The lamination films are pretty tough, and will definitely protect the ink from wear under any kind of normal use. Aside from wear resistance, though, there are several other benefits to lamination:
* Surface finishes. Lamination film comes in a variety of finishes, e.g. smooth matte, textured matte, glossy, and I have one that's almost like chip cross-hatching. Unlaminated labels are limited to either matte or glossy. The surface finish adds to not only the look of the chip, but also the feel.
* Print quality. Printing on glossy media is usually slightly sharper and more vibrant in color than printing on matte media -- and that's with any printer, not just mine. Printing with lamination lets you print on glossy media for maximum quality but still have a surface finish that isn't super-shiny, if that isn't what you want. (Don't get me wrong - print quality and color depth on the matte media is still excellent. It's just a little bit better on glossy media.)
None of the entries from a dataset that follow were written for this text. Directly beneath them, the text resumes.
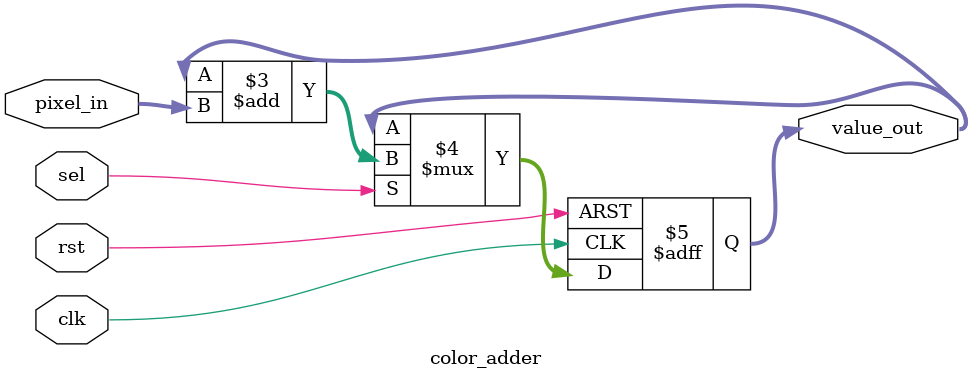
<source format=v>
`timescale 1ns/10ps
module color_adder(clk, rst, value_out, pixel_in, sel);
input clk, rst, sel;
input [7:0] pixel_in;
output [22:0] value_out;
reg [22:0] value_out;

always @(negedge clk or negedge rst)
begin
	if(!rst)
	begin
		value_out <= 0;
	end
	else
	begin
		//可能需要換成其他加法器
		value_out <= (sel)?(value_out + pixel_in):(value_out);
	end
end
endmodule

</source>
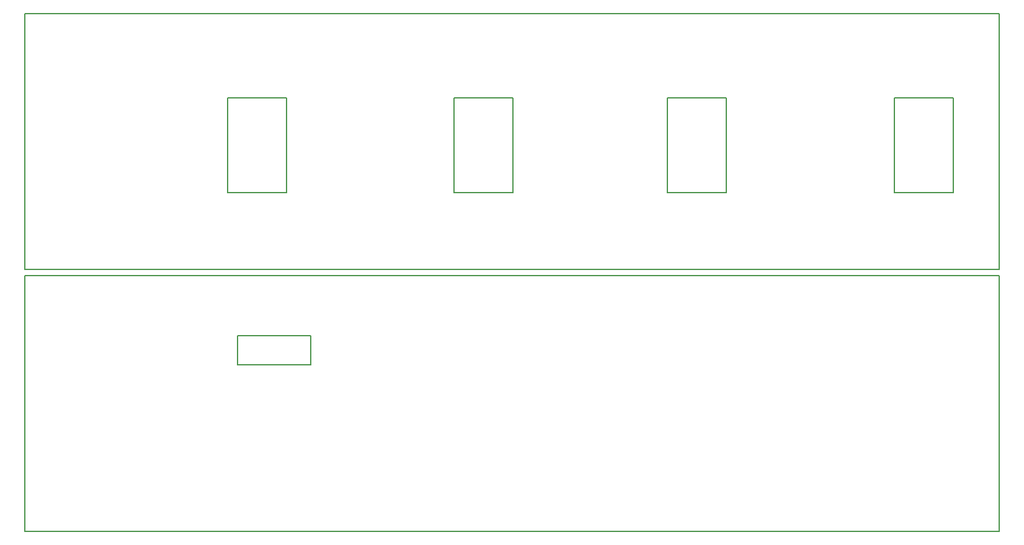
<source format=gm1>
G04 #@! TF.GenerationSoftware,KiCad,Pcbnew,5.0.2-bee76a0~70~ubuntu18.04.1*
G04 #@! TF.CreationDate,2018-12-10T22:00:33+02:00*
G04 #@! TF.ProjectId,panels,70616e65-6c73-42e6-9b69-6361645f7063,rev?*
G04 #@! TF.SameCoordinates,Original*
G04 #@! TF.FileFunction,Profile,NP*
%FSLAX46Y46*%
G04 Gerber Fmt 4.6, Leading zero omitted, Abs format (unit mm)*
G04 Created by KiCad (PCBNEW 5.0.2-bee76a0~70~ubuntu18.04.1) date Mon Dec 10 22:00:33 2018*
%MOMM*%
%LPD*%
G01*
G04 APERTURE LIST*
%ADD10C,0.150000*%
%ADD11C,0.200000*%
G04 APERTURE END LIST*
D10*
X182600000Y-41800000D02*
X182600000Y-76800000D01*
D11*
X88600000Y-89800000D02*
X78600000Y-89800000D01*
X88600000Y-85800000D02*
X88600000Y-89800000D01*
X78600000Y-85800000D02*
X88600000Y-85800000D01*
X78600000Y-89800000D02*
X78600000Y-85800000D01*
D10*
X49600000Y-77600000D02*
X182600000Y-77600000D01*
X49600000Y-112600000D02*
X49600000Y-77600000D01*
X182600000Y-77600000D02*
X182600000Y-112600000D01*
X182600000Y-112600000D02*
X49600000Y-112600000D01*
D11*
X168300000Y-66300000D02*
X168300000Y-53300000D01*
X176300000Y-66300000D02*
X168300000Y-66300000D01*
X176300000Y-53300000D02*
X176300000Y-66300000D01*
X168300000Y-53300000D02*
X176300000Y-53300000D01*
X137300000Y-66300000D02*
X137300000Y-53300000D01*
X145300000Y-66300000D02*
X137300000Y-66300000D01*
X145300000Y-53300000D02*
X145300000Y-66300000D01*
X137300000Y-53300000D02*
X145300000Y-53300000D01*
X108200000Y-66300000D02*
X108200000Y-53300000D01*
X116200000Y-66300000D02*
X108200000Y-66300000D01*
X116200000Y-53300000D02*
X116200000Y-66300000D01*
X108200000Y-53300000D02*
X116200000Y-53300000D01*
X77300000Y-66300000D02*
X77300000Y-53300000D01*
X85300000Y-66300000D02*
X77300000Y-66300000D01*
X85300000Y-53300000D02*
X85300000Y-66300000D01*
X77300000Y-53300000D02*
X85300000Y-53300000D01*
D10*
X182600000Y-76800000D02*
X49600000Y-76800000D01*
X49600000Y-41800000D02*
X182600000Y-41800000D01*
X49600000Y-76800000D02*
X49600000Y-41800000D01*
M02*

</source>
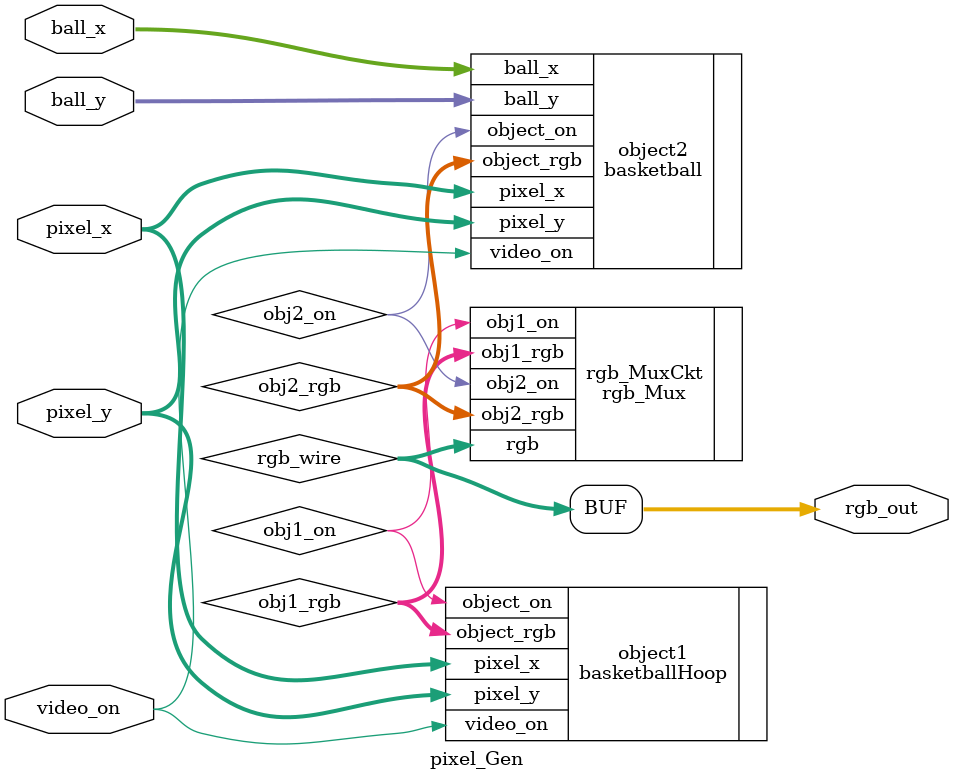
<source format=v>
`timescale 1ns / 1ps


module pixel_Gen(
    input wire [9:0] pixel_x, pixel_y,
    input wire video_on,
    input wire [9:0] ball_x, ball_y,
    output wire [11:0] rgb_out // Change to reg output
    );
    
    //Delcare wires
    
    //Declare objects
    wire [11:0] obj1_rgb;
    wire obj1_on;
    basketballHoop object1 (.video_on(video_on), .pixel_x(pixel_x), .pixel_y(pixel_y), 
                                     .object_rgb(obj1_rgb), .object_on(obj1_on));
    
    wire [11:0] obj2_rgb;
    wire obj2_on;
    basketball object2 (.video_on(video_on), .pixel_x(pixel_x), .pixel_y(pixel_y), 
                        .ball_x(ball_x), .ball_y(ball_y),
                        .object_rgb(obj2_rgb), .object_on(obj2_on));


    wire [11:0] rgb_wire;
    rgb_Mux rgb_MuxCkt (.obj1_rgb(obj1_rgb), .obj1_on(obj1_on), .obj2_rgb(obj2_rgb), .obj2_on(obj2_on), .rgb(rgb_wire));
    
    // Registered output
    assign rgb_out = rgb_wire;
    
endmodule













</source>
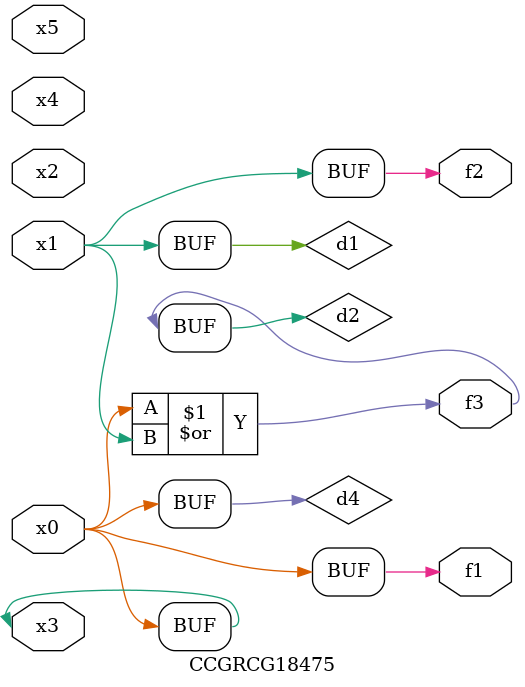
<source format=v>
module CCGRCG18475(
	input x0, x1, x2, x3, x4, x5,
	output f1, f2, f3
);

	wire d1, d2, d3, d4;

	and (d1, x1);
	or (d2, x0, x1);
	nand (d3, x0, x5);
	buf (d4, x0, x3);
	assign f1 = d4;
	assign f2 = d1;
	assign f3 = d2;
endmodule

</source>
* Metallic ink. My printer can print metallic silver ink, for extra reflectivity in the parts of the design that call for it. (See Quicksilver75's Silver Club labels, for example.) The drawback to the metallic ink is that it is much less wear resistant than the standard CMYK inks. Lamination on poker chip labels with metallic inks is pretty much required in order for the metallic ink not to be a waste of time and money. But with lamination, you can add some really cool effects without worry.
All in all, if your chip has the inlay depth to allow for lamination, I would definitely recommend it. That said, I have printed unlaminated labels for myself and others and they are holding up well. (For example, I printed some Stardust Mansion 25¢ labels as unlaminated matte and put them on the T1000 chips. Very nice result!)
So if lamination is so great why do you offer unlaminated labels at all?
One of the main factors in the decision of laminated-vs-unlaminated is the inlay depth, as implied above. Many (maybe most?) casino chips don't have enough depth in the inlay area for lamination, without removing the existing inlays. For the
CPS chips and other china clays -- and I'm assuming the Majestic chips will be roughly the same -- there is definitely enough depth for lamination. However on chips like casino Paulsons, unlaminated is the way to go, even for brand-new chips in most cases.
How am I supposed to swallow putting 30¢ worth of labels on a 29¢ chip?
I would submit that it's not that the labels are expensive -- it's that the chips are really
inexpensive. (Many thanks to Josh @ Apache for making the Majestic chips possible!) While it's true that the factory labels are much less costly, they also aren't as good (there's no pure white, for one thing) and they are being printed by the million, by a different process (likely offset litho, vs roll-fed inkjet.) Plus my labels can be customized down to a single label, if desired. Good luck with getting the factories in China to print very small custom runs. (I could be wrong about that but I doubt it.)
Whew - a bit of a wall of text, I'm afraid, but I hope that helps explain things!